A new study from Microsoft shows that generative AI is most used by people in knowledge-heavy work like writing, research, sales, and teaching. It is used far less by those in physical, care-based, or manual jobs. For thought leaders, this means that selling AI needs to ignore ‘job replacement’. Instead, it should focus on guiding organisations through augmentation, workflow redesign, and responsible transition. Now, as audiences turn to AI assistants for answers, our storytelling must adapt. We’re speaking to people—and to the algorithms that shape what they see. 

Exploring the Microsoft WorkLab study

Microsoft’s recent study, Working with AI: Measuring the Applicability of Generative AI to Occupations, provides a comprehensive look at how generative AI is shaping work. The study drew on over 200,000 anonymised Bing Copilot conversations. It looked at the tasks where AI is being used, and the success of its assistance, measured by the ‘thumbs up’ given to the interaction. 

This highlights a key issue in the use of AI: the difference between what AI delivers, and what the user intended. In 40% of interactions, the user did not achieve what they wanted from the AI. This suggests that AI is not necessarily completing tasks for users, and that—at present at least—its main role is augmentation rather than direct replacement.

So far, the study is relatively uncontroversial. The next step in the research, however, moves into the realms of speculation. The researchers tried to map these tasks onto occupations to identify the jobs in which generative AI is ‘most applicable’. The main problem with this is the definitions of both ‘applicable’ and the tasks associated with individual jobs.

It is not always easy to define jobs, or associate particular tasks with them. The top three jobs on the list—that is, the jobs for which Microsoft suggests AI is ‘most applicable’—are translators and interpreters, mathematicians, and historians. Does this mean that translators, mathematicians and historians are most likely to be using Copilot? It seems more likely that a lot of people who are not expert in those fields are using Copilot to fill the gaps in their knowledge. They need a quick and superficial answer to their questions—and that is probably what they are getting, hence the high rate of satisfaction. 

Drawing out the lessons for thought leadership in the AI era

Criticisms aside, it is worth moving beyond the list of job titles, and instead looking at the tasks that people are using AI to support, and the categories of tasks that are clearly not AI-friendly.

AI is most applicable to knowledge work centred on information, writing, and communication. Copilot is being used to provide answers that might otherwise have required research, or where accuracy is important (for example, in mathematics). Its use is bypassing the need for an expert such as a translator, and instead allowing people to get on with their work quickly and easily. Effectively, it is automating the work of researching and writing across professions and organisations. 

AI is far less used in roles requiring physical dexterity, human presence, or care. The revolution in robotics in factories came many years ago, and AI doesn’t really have much to add there. We might also speculate that people in these jobs simply don’t have time or resources for AI. As one user on Reddit said, hospitals in many low-income countries don’t even have computers, let alone AI.

This provides useful ideas about how organisations are likely to buy, adopt, and reconfigure around AI. Selling into companies undergoing these transformations will need technical knowledge, but it will also require a nuanced understanding about augmentation, culture, and business outcomes. The key messages should be:

  • Emphasise that AI transformation is not about automating or replacing whole functions

Instead it is about reshaping the tasks that employees perform every day. It must be presented as a collaborator, not a competitor. People may also need to be trained and supported in its use.

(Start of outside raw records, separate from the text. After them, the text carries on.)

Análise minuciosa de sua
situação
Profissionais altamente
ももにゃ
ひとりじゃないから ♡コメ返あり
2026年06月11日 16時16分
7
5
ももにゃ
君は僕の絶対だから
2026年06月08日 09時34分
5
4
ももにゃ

  • Focus conversations on using AI for specific tasks

The Microsoft study sets the tone here, once you look past the job roles. Instead of talking about ‘AI in [sector or role]’, thought leaders should identify specific tasks where AI will add value, such as drafting reports or summarising research. This will map its use to specific workflows, not roles.

  • Recognise and acknowledge professional identity

On Reddit, professionals in fields where AI was ‘highly applicable’ bristled at the thought of it being used to do creative or expert tasks. Their professional identity was bound up in their credibility, judgement and creativity. Thought leaders must acknowledge that—and show that wise and ethical use of AI will not dent that.

Rethinking your narrative when AI joins the audience

As AI assistants become part of how people learn, research, and make decisions, the way we tell stories needs to shift too. It’s no longer just about reaching people—it’s about shaping the ideas that their AI copilots will surface, summarise, and amplify. The best thought leaders will be those who can speak to both: the human mind and the machine filter standing between ideas and influence.